Dr. Christine Chambers is a clinical psychologist, Canada Research Chair (Tier 1) in Children’s Pain and Killam Professor of Psychology and Neuroscience & Pediatrics at Dalhousie University. She is also the Scientific Director of a national knowledge mobilization network, Solutions for Kids in Pain/Solutions pour la douleur chez les enfants (SKIP), whose mission is to improve children's pain management by mobilizing evidence-based solutions through coordination and collaboration. Dr. Chambers’ research, based in the Centre for Pediatric Pain Research at the IWK Health Centre, is aimed at improving the assessment and management of children’s pain. She has published over 170 articles in peer-reviewed scientific journals and was identified by the Women’s Executive Network as one of Canada’s Top 100 Most Powerful Women. She is a leader and innovator in patient engagement, partnerships, and the mobilization of health research. Since January 2020, she has also been serving at the Scientific Director of the Canadian Institutes of Health Research’s Institute of Human Development, Child and Youth Health.


Victoria Forster, PhD
Patient and Survivor Involvement in Research, A Call To Action: How to Effectively Integrate Patients into Research Teams and Avoid Tokenism

Friday, March 12th 9:45 - 10:45 AM

Dr. Victoria Forster is a postdoctoral research scientist in pediatric cancer at The Hospital for Sick Children in Canada.  As a survivor of childhood cancer herself, she is a passionate advocate for better, kinder treatments and also more research into the acute and chronic effects of treatment on all cancer survivors. As well as being an active research scientist, she is a passionate science communicator, writing for several outlets including Forbes and Cancer Therapy Advisor. She is a strong believer that patients and caregivers should be integrated into every part of the research process from initial design of projects to implementation of results. After doing a TED talk on this topic in 2017, she co-founded "Cancer Survivor Social Media," which runs monthly Twitter chats on survivorship topics facilitated by survivors, care partners, researchers and medical professionals.


David Chambers, DPhil
Advancing Implementation Science: Assumptions, Remedies and Future Directions

Friday, March 12th 3:30 - 4:30 PM

Dr. David Chambers is Deputy Director for Implementation Science in the Office of the Director in the Division of Cancer Control and Population Sciences (DCCPS) at the National Cancer Institute (NCI). Dr. Chambers manages a team focusing on efforts to build and advance the field of Implementation Science (IS) through funding opportunity announcements, training programs, research activities, dissemination platforms, and enhancement of partnerships and networks to integrate research, practice and policy.
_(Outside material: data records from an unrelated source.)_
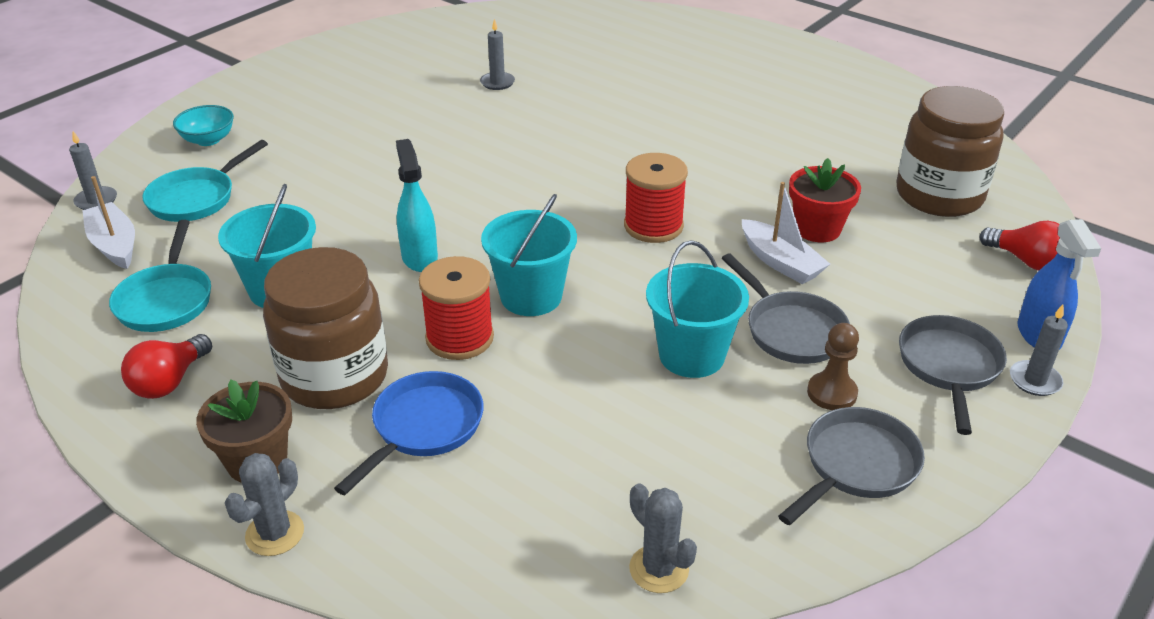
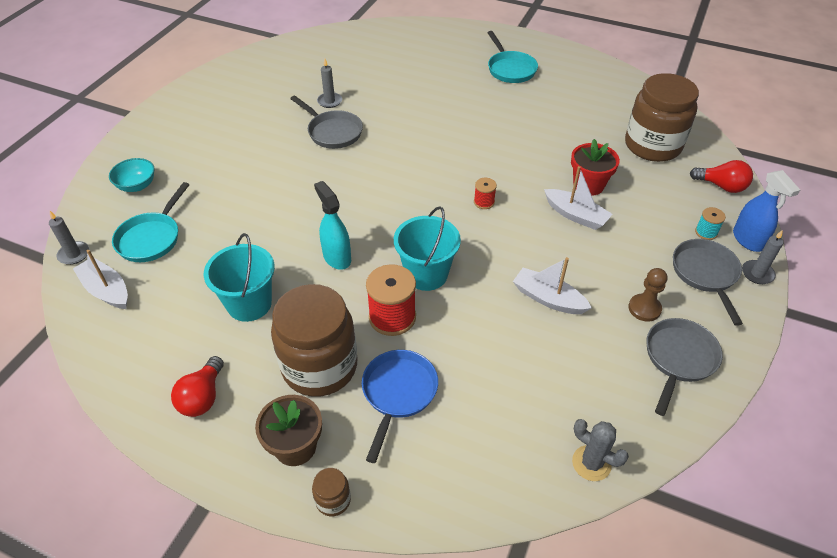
camera: 15 degrees left, 10 degrees up
(166, 300) = (168, 329): turquoise pan -> turquoise pan (510, 69)
(275, 533) = (333, 500): grey cactus -> brown jar
(653, 226) = (484, 202): red spool -> red spool, size x0.51
(691, 355) = (548, 299): turquoise bucket -> white boat
(791, 330) = (602, 266): grey pan -> grey pan (332, 132)
(974, 315) = (706, 232): none -> turquoise spool

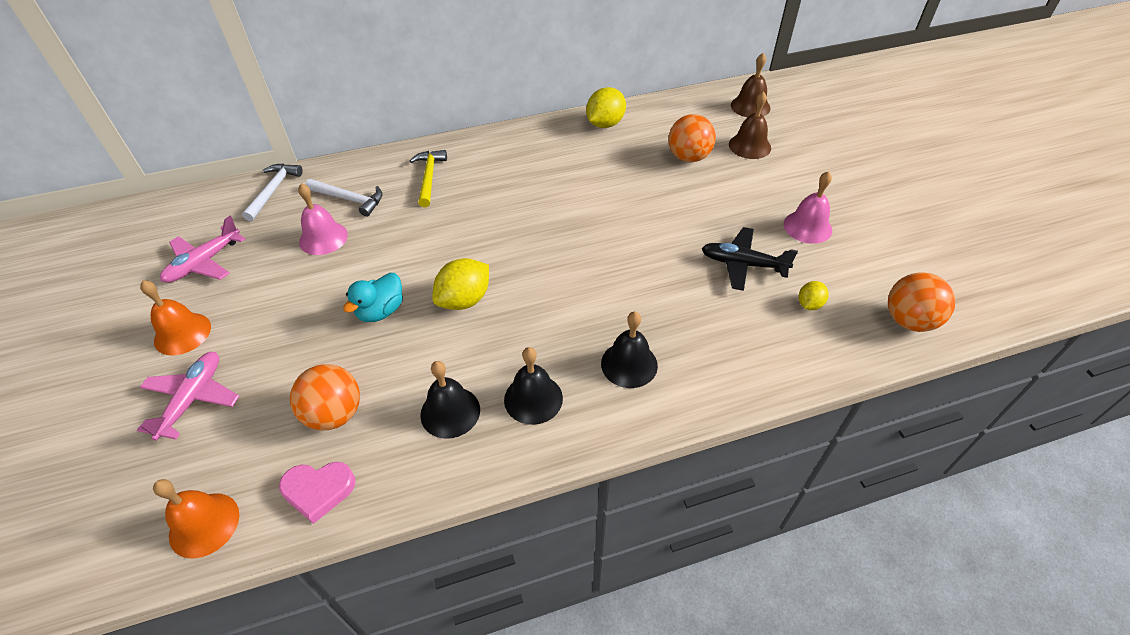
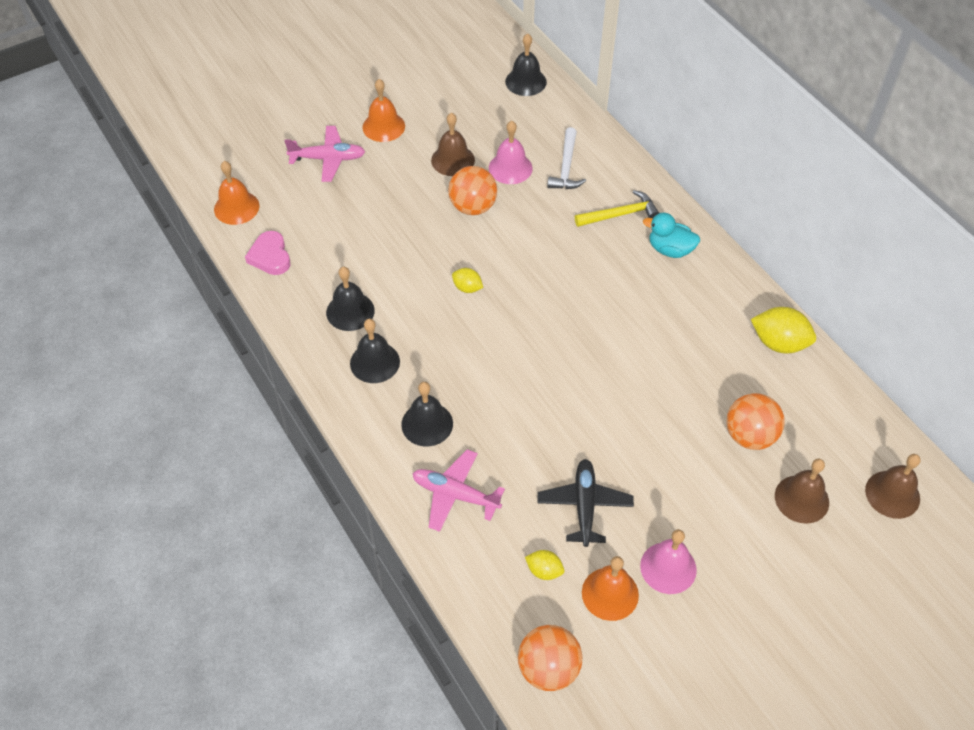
camera: 75 degrees right, 5 degrees up
(204, 263) = (457, 106): pink plane -> pink plane (455, 495)
(214, 205) = (525, 81): none -> black bell
(273, 191) = (558, 111): white hammer -> none
(280, 280) = (453, 160): none -> brown bell
(334, 414) = (333, 242): orange ball -> orange ball (473, 207)
(381, 311) = (439, 235): turquoise duck -> turquoise duck (670, 249)
(464, 300) = (467, 288): yellow lemon -> yellow lemon, size x0.56
(832, 266) = (610, 593): none -> orange bell

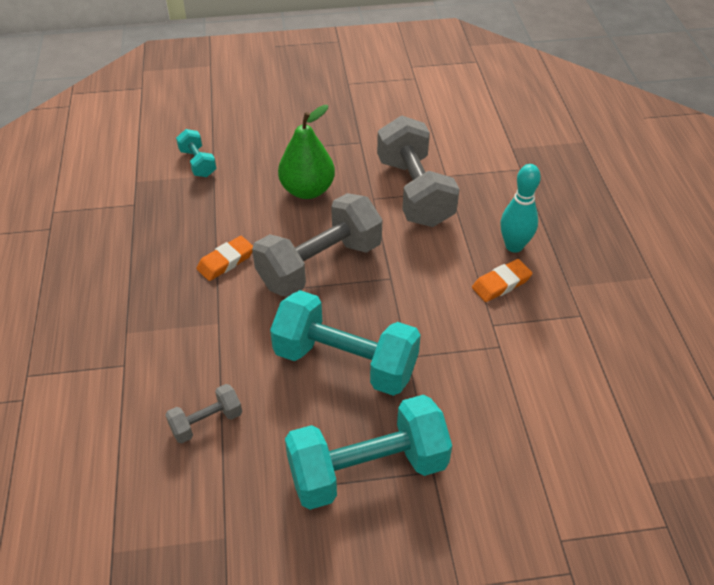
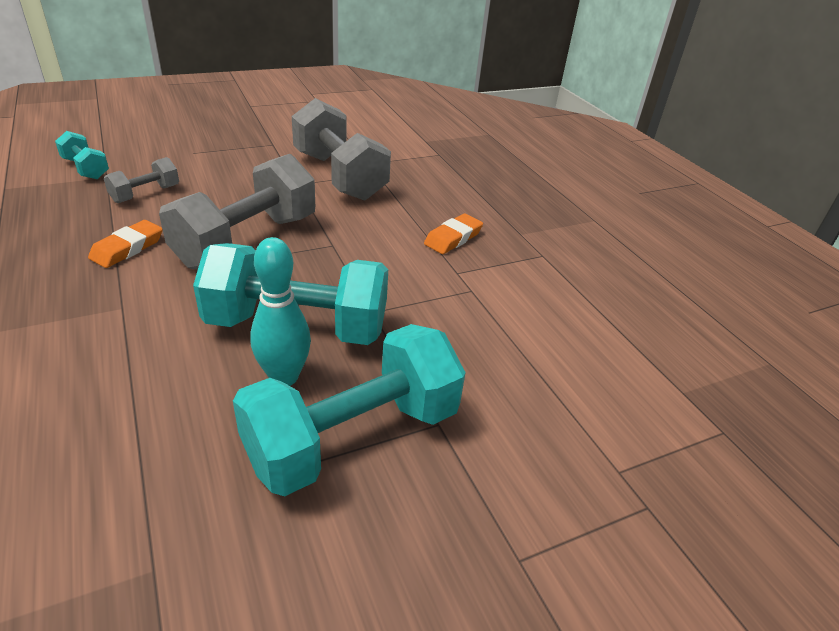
camera: 20 degrees left, 10 degrees down
(206, 422) = (112, 419): grey dumbbell -> grey dumbbell (145, 194)
(307, 190) = (221, 182): green pear -> none
(514, 246) = (454, 208): turquoise bowling pin -> turquoise bowling pin (284, 377)

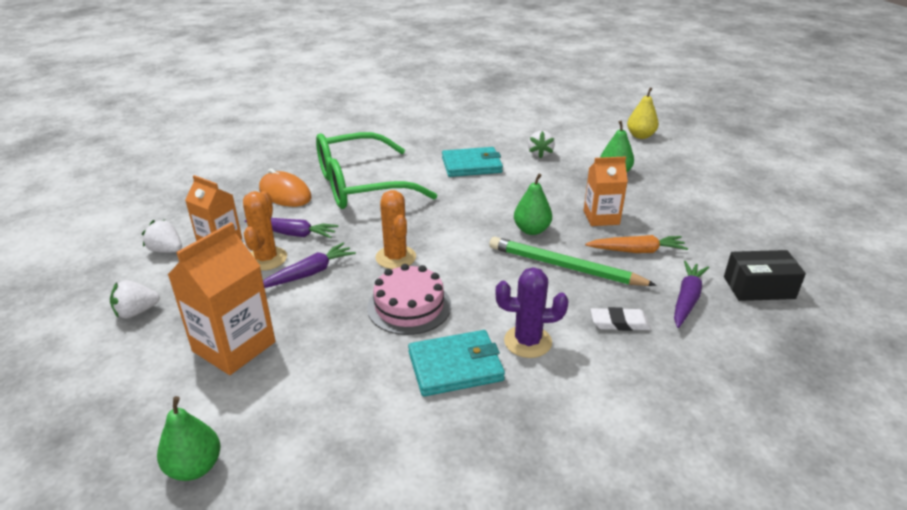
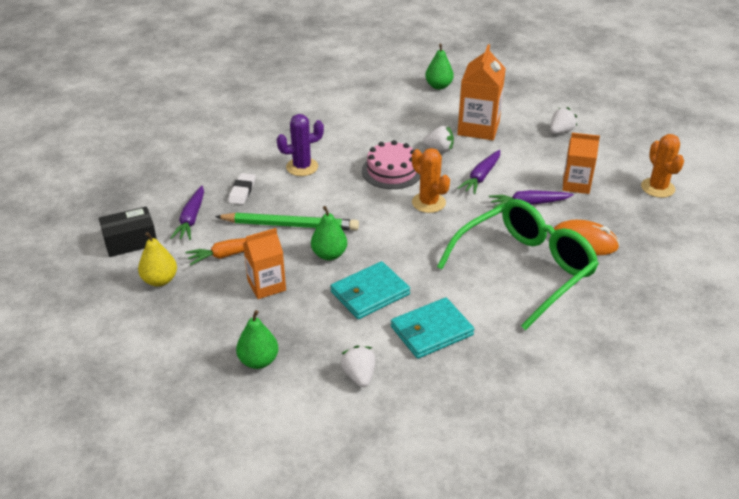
camera: 160 degrees right, 5 degrees up
(166, 250) = (604, 170): white strawberry -> white strawberry (439, 149)
(266, 259) = (524, 180): orange cactus -> orange cactus (657, 188)
(455, 366) = (341, 145): turquoise wallet -> turquoise wallet (370, 293)
(619, 323) = (242, 191): white eraser -> white eraser turned 60 degrees counterclockwise
(640, 136) = (226, 461): yellow pear -> yellow pear (160, 280)

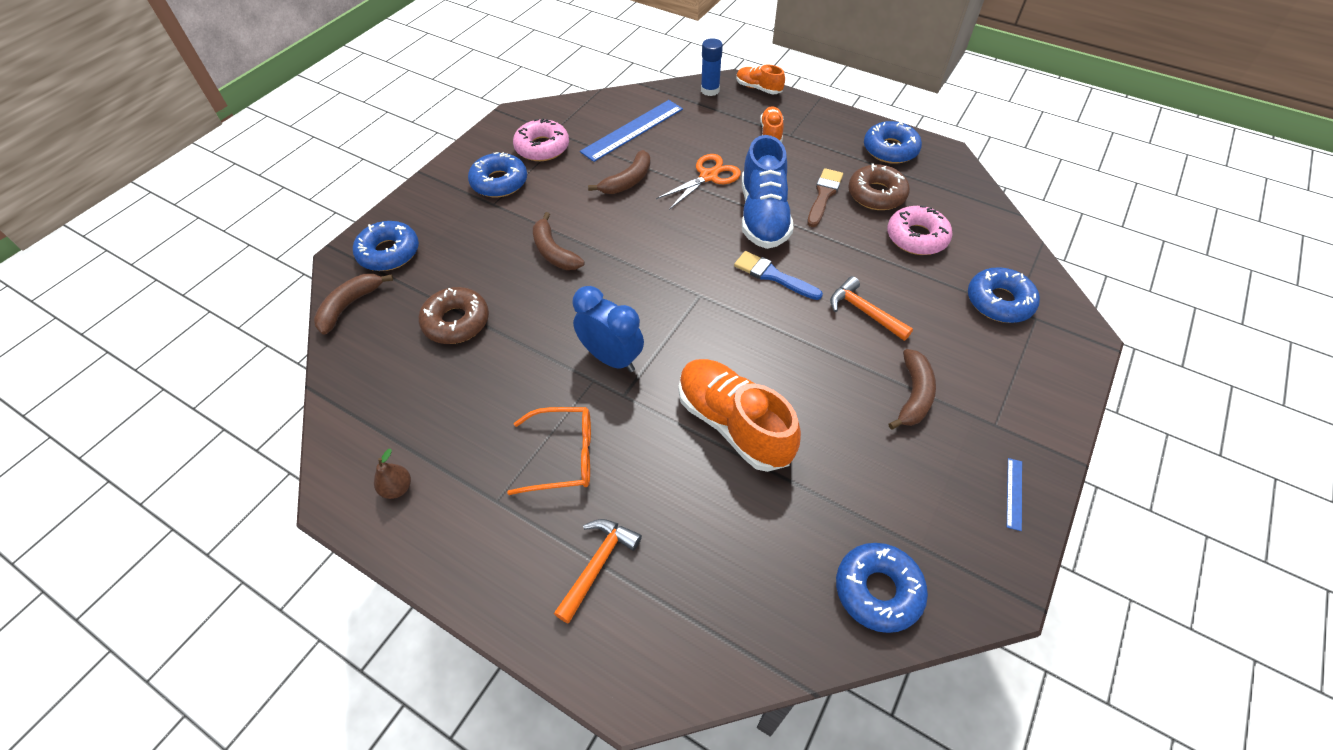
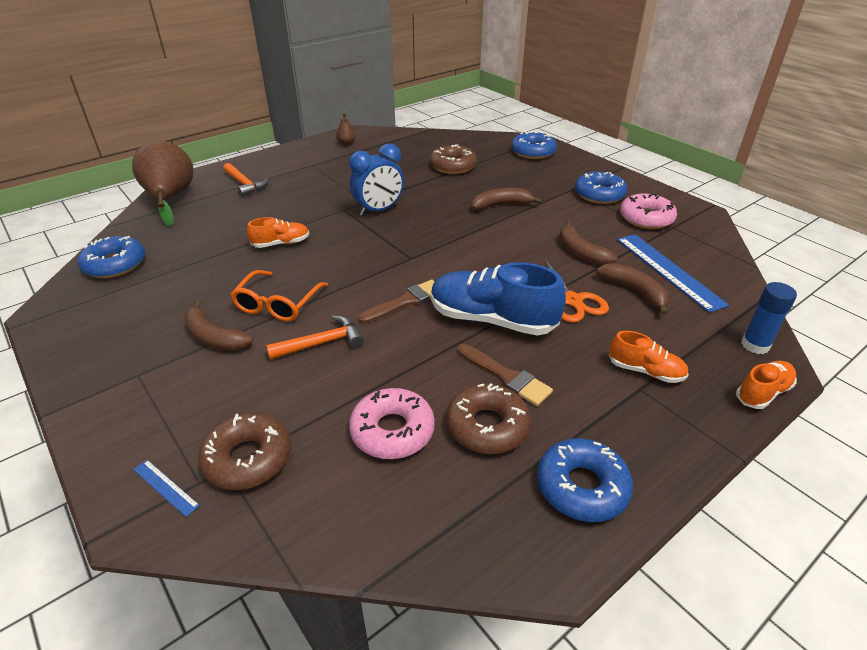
camera: 110 degrees right, 15 degrees down
(349, 305) = (489, 139): brown banana -> brown banana (635, 291)
(564, 456) = (319, 185): orange glasses -> orange glasses (277, 304)
(688, 653) = (170, 199): none -> brown pear
(733, 424) = (281, 243): orange shoe -> orange shoe, size x0.52
(773, 275) = (406, 301): blue brush -> brown brush
(999, 302) = (248, 458): blue donut -> brown donut
(1014, 493) = (81, 355): blue ruler -> blue ruler (166, 487)

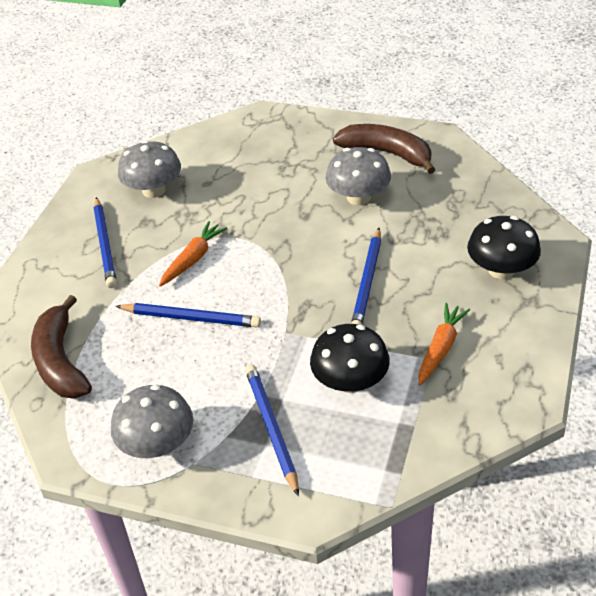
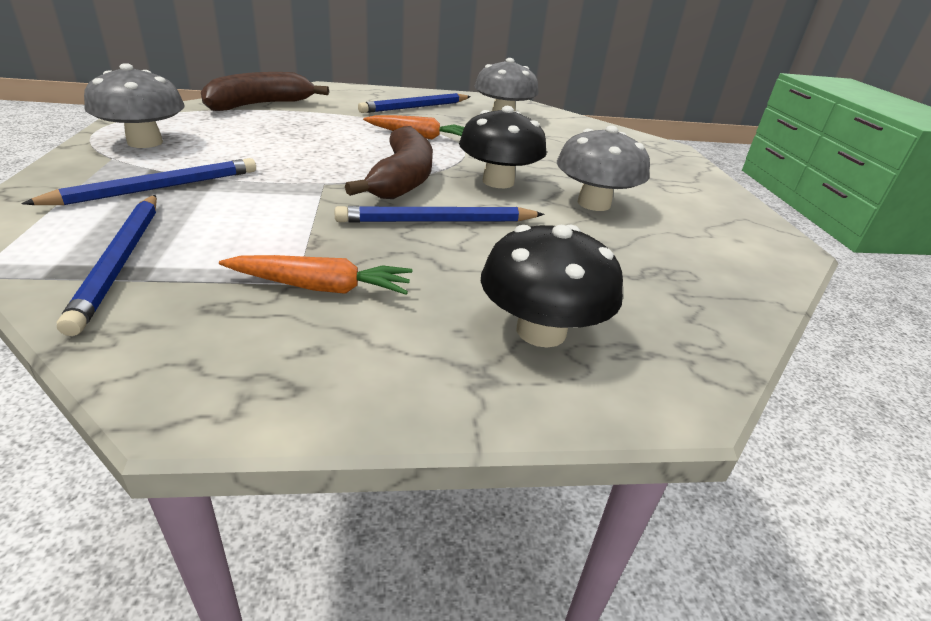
camera: 60 degrees right, 10 degrees down
(191, 318) = (331, 141): blue pencil -> blue pencil (121, 261)
(350, 381) = (240, 225): black mushroom -> black mushroom (498, 182)
(387, 153) = (699, 214): brown banana -> brown banana (402, 179)

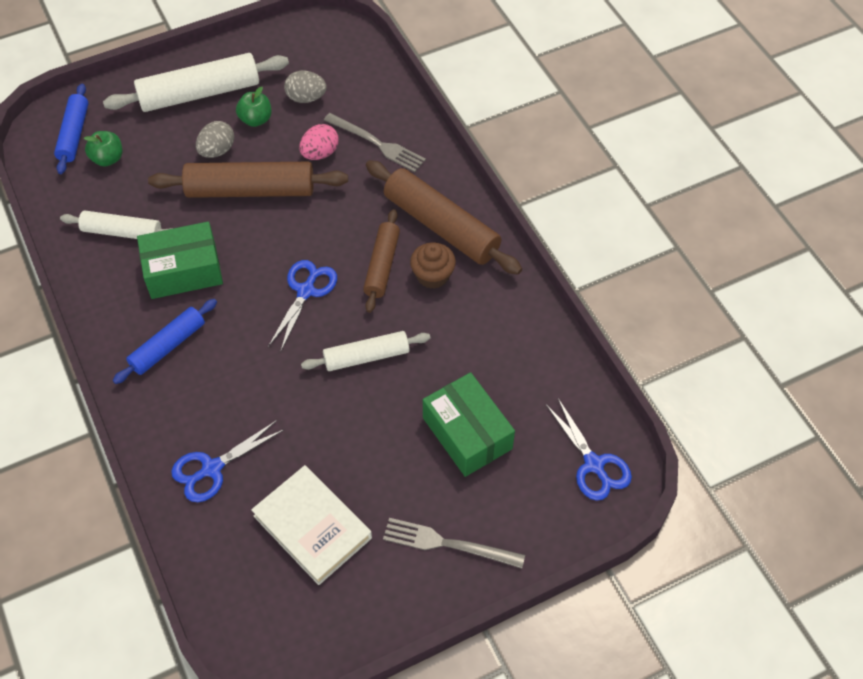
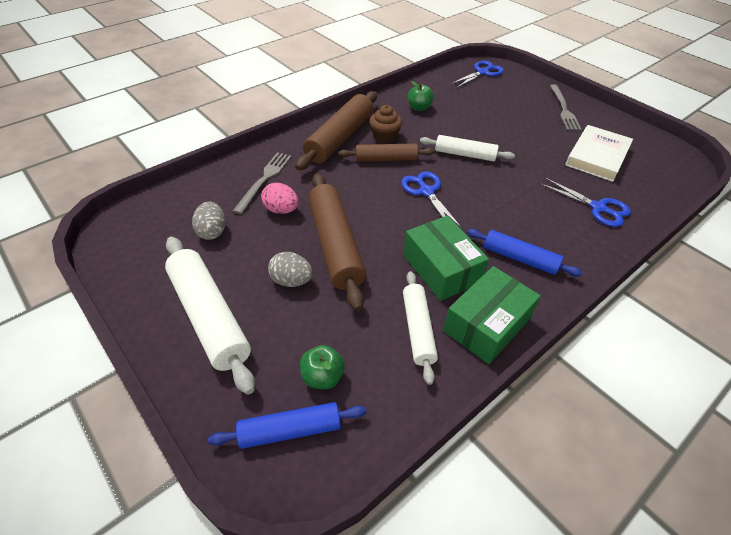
camera: 105 degrees left, 10 degrees down
(256, 119) = (245, 261): green apple -> green apple (419, 108)
(306, 291) = (426, 191): blue scissors -> blue scissors turned 60 degrees clockwise
(366, 357) = (465, 154): white rolling pin -> white rolling pin turned 45 degrees counterclockwise
(467, 433) = (492, 110): green box -> green box (486, 324)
From 2008 through the fall of 2014, Dr. Chambers served as Chief of the Services Research and Clinical Epidemiology Branch (SRCEB) of the Division of Services and Intervention Research at the National Institute of Mental Health (NIMH). He arrived at NIMH in 2001, brought to the Institute to run the Dissemination and Implementation Research Program within SRCEB, developing a portfolio of grants to study the integration of scientific findings and effective clinical practices in mental health within real-world service settings. From 2006 to the fall of 2014, Dr. Chambers also served as Associate Director for Dissemination and Implementation Research, leading NIH initiatives around the coordination of dissemination and implementation research in health, including a set of research announcements across 15 of the NIH Institutes and Centers, annual scientific conferences, and a summer training institute.

Prior to his arrival at NIH, Dr. Chambers worked as a member of a research team at Oxford University, where he studied national efforts to implement evidence-based practice within
healthcare systems. He publishes on strategic research directions in implementation science and serves as a plenary speaker at numerous scientific conferences. He received his A.B. degree (with
Honors) in Economics from Brown University in 1997, and an M.Sc. and D.Phil degree in Management Studies (Organisational Behaviour) in 1998 and 2001, respectively, from Oxford University (UK).